あの「急ぎの虫」は、いったいどこに行ってしまったのか。

酒やめて、1380日。

伊丹十三が提唱・分析した「急ぎの虫」とは

たまにですが比較的長い距離を運転することがあります。そうすると、二車線の一般道の場合、右に左に車線を変えて少しでも前に出ようとする車がいるんですね。そんなに策を弄したって所要時間はたいして変わらんよほーらもう赤信号でつかまっとるじゃないか、などと他人事のように思ってしまいますが、昔の私も、確かにそういうタイプの運転者でした。

なぜ、先に行きたがるのか。一つは、これは本能的なものかもしれません。伊丹十三著『女たちよ!』に「急ぎの虫」という項があって、たいそうおもしろいのですが、それには次のようにあります。

ためしになんの目的もなしに、ぶらりと車を走らせてごらん。なんの目的があるわけでもないのに、走り出したとたん、諸君が、もう夢中で追い越したり、赤信号に変わる寸前のオレンジの信号を懸命に突っ切ったりするのが、私には目に見えておる。

さすが、慧眼というべきですねー。

でも酒をやめてしばらく経つと脳の性格が変わってきたのでしょうか、車を運転していても急ぐということがまったくなくなりました。これは、多くの断酒者も証言しているところですね。おだやか~な気持ちで運転できる、「急ぎの虫」を封印できるのです。

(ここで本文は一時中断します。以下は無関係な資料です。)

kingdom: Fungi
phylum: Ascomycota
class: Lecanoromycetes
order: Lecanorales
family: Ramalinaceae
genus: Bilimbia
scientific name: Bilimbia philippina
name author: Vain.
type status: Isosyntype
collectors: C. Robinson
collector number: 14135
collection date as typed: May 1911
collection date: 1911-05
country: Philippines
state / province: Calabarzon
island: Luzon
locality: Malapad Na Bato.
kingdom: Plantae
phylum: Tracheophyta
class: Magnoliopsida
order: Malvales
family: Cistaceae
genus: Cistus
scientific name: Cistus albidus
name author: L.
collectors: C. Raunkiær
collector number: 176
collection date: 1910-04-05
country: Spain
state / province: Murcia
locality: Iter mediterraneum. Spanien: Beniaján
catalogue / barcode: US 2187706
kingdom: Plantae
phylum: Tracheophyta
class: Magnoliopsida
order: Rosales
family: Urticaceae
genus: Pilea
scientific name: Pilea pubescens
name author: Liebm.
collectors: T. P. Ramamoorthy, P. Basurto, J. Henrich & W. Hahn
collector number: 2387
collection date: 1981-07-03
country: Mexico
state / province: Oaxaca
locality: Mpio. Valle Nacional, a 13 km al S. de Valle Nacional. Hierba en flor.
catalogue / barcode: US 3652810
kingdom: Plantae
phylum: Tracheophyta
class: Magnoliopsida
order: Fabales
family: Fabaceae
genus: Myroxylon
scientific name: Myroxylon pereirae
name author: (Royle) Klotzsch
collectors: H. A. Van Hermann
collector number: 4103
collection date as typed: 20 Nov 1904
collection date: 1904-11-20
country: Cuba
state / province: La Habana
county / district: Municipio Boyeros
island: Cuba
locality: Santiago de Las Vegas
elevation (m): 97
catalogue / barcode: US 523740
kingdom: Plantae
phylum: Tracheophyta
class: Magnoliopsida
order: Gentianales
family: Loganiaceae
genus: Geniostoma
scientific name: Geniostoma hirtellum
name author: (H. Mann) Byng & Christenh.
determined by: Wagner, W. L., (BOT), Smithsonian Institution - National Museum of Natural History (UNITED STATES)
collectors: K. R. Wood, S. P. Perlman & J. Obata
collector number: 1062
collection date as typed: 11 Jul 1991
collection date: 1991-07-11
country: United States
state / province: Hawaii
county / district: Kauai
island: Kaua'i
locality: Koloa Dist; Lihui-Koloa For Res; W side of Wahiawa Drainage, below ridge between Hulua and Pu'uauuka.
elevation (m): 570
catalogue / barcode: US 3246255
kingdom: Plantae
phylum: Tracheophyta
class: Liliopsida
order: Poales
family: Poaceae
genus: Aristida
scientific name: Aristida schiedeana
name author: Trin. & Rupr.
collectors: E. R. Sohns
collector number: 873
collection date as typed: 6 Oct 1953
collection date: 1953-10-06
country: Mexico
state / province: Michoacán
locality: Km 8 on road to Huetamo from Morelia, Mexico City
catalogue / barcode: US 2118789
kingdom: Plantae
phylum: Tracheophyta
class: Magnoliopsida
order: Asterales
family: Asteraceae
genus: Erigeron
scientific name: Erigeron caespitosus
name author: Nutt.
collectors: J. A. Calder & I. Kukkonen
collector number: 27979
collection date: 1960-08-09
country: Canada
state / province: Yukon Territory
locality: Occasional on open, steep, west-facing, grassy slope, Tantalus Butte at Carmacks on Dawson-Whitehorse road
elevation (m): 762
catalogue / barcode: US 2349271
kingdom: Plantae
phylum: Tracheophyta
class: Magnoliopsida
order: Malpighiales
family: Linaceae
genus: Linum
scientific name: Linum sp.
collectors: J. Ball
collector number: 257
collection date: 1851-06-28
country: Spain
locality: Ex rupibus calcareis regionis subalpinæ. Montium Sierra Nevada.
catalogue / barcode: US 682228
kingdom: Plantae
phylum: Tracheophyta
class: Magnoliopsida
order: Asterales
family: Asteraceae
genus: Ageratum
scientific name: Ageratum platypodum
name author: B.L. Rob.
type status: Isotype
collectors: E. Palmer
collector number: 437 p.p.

また、論理的に(?)考えると、以下のようになるのではないかと。

つまり「急ぐ」というのは、早く目的地に到着して何かやりたいわけですよ。そのための時間を捻出したいのです。だから車線変更を繰り返したりもする。飲酒時代の私の場合、一刻も早く飲みたいがために急ぐみたいなケースもありました。もちろん、仕事のために急いでる人もいるでしょう。

酒やめると、そもそも急ぐ必要がない!

でも、ですね、酒をやめると大量に時間が余ります。なので、仕事でも私用でもそれほど急ぐ必要がなくなるのですね。なんというか人生の余裕時間みたいなものを、いつも多めにとっておけるようになる。酒を飲まずに余った時間をそうしたスペアの時間に割り振る、といったような生き方が可能になったと思います。大げさに言えば、ですけれども。

したがって、車を運転してても急ぐ必要はないのです。どうせ酒飲めないんだから、別に急いで酒飲む時間を捻出しなくてもいいというある種の諦観もあります(苦笑)。

だから何かいいことあるかといえばそれほどでもないのですが、もちろん事故るリスクなどは大幅に減るでしょう。

逆に言えば、酒を飲んでいると、いつも書いてるように時間がマッハのように飛んでいってしまいます。事故リスクを犯してまで必死で捻出した時間を一瞬にしてつぶしてしまうのが酒だとも言えそうです。

先の伊丹十三のエッセイにはこんな一節もあります。

と、こちらがとまったとたんに、今まで追い越してきた、黒い乗用車、赤いスポーツ・カー、黄色のライト・ヴァン、灰色のトラックが、ごうごうとかたわらを通り抜けてゆく。いまや、すべての努力は瓦解した! 水泡に帰した!

飲酒習慣もこれと似たようなもんですよ。素面のときにどんなにがんばっても、まさに「すべての努力が瓦解」してしまうのですねー。